A lo largo de la vida se conocen muchas personas. Algunas te dejan totalmente indiferentes, otras te parecen más o menos majas y luego hay un pequeño grupo de personas que realmente te alegras de haber conocido. Matilde Múzquiz está en ese último grupo.
Cuando fui a hablar con ella para este artículo, Matilde ya estaba enferma, pero era ponerse a hablar de Altamira e iluminársele la mirada. Era como si realmente viajara hasta allí, y no sólo con la mente. Me confesó, de hecho, que cuando estaba en el hospital cerraba los ojos y se veía libre junto a los caballos salvajes de las pinturas de Altamira. Esos caballos le daban ánimos para seguir.

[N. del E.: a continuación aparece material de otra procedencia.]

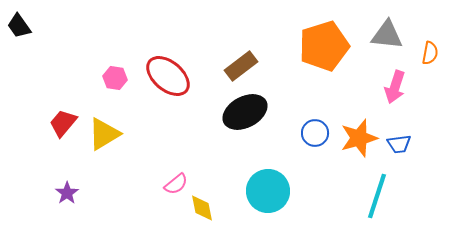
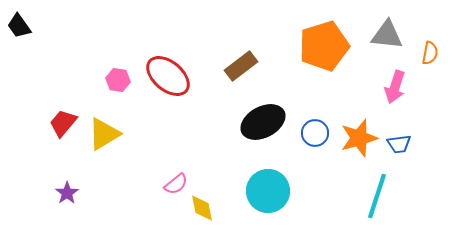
pink hexagon: moved 3 px right, 2 px down
black ellipse: moved 18 px right, 10 px down
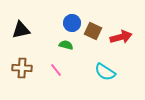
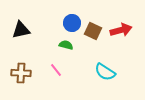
red arrow: moved 7 px up
brown cross: moved 1 px left, 5 px down
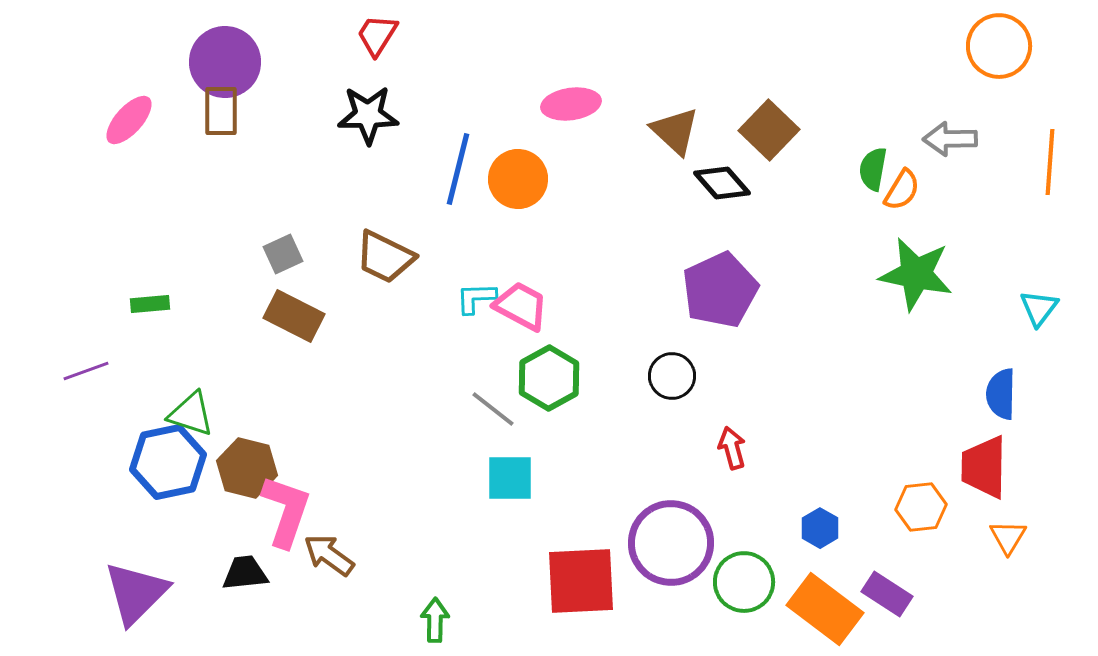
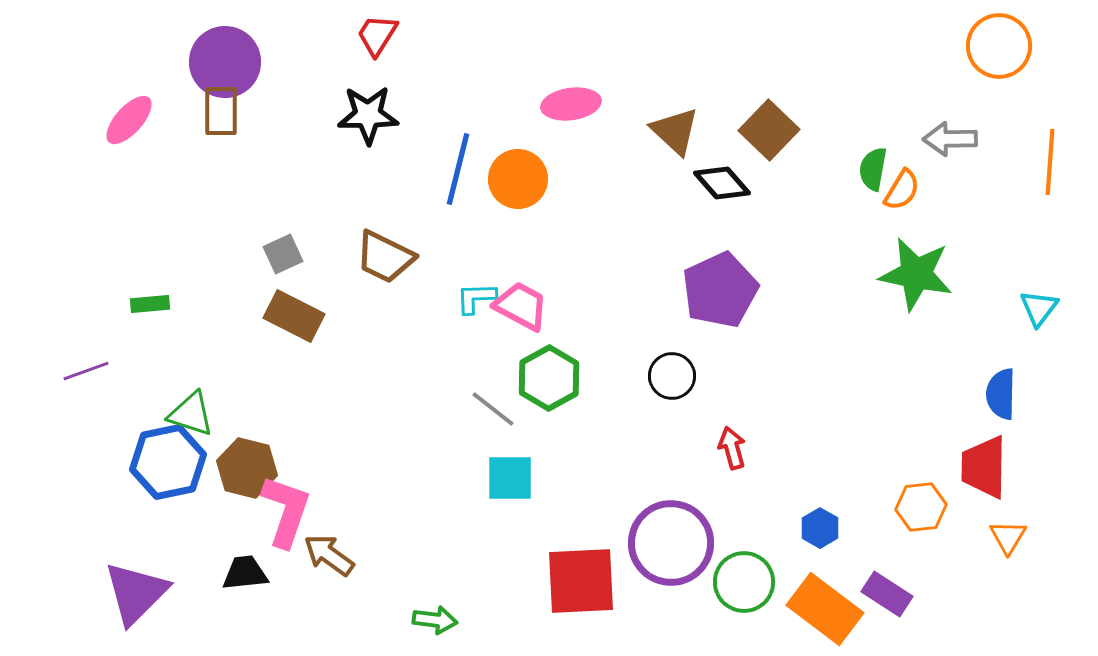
green arrow at (435, 620): rotated 96 degrees clockwise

Tuve la suerte de que pudiera leer mi artículo y de que le gustase. Cuando uno escribe sobre algo que le ha fascinado siempre tiene un poco de miedo a la hora de contarlo, por si luego no es capaz de reflejar lo sentido, tanto por él mismo como por el que lo cuenta.
A Matilde el artículo le gustó, o al menos me dijo que le gustó, porque era tan encantadora que lo mismo fue una mentira piadosa. Matilde falleció el 18 de junio de 2010 y yo seré uno de los muchos que la echaremos de menos.
El artículo se publicó en el número 53 de Tribuna Complutense, con fecha 20 de marzo de 2007.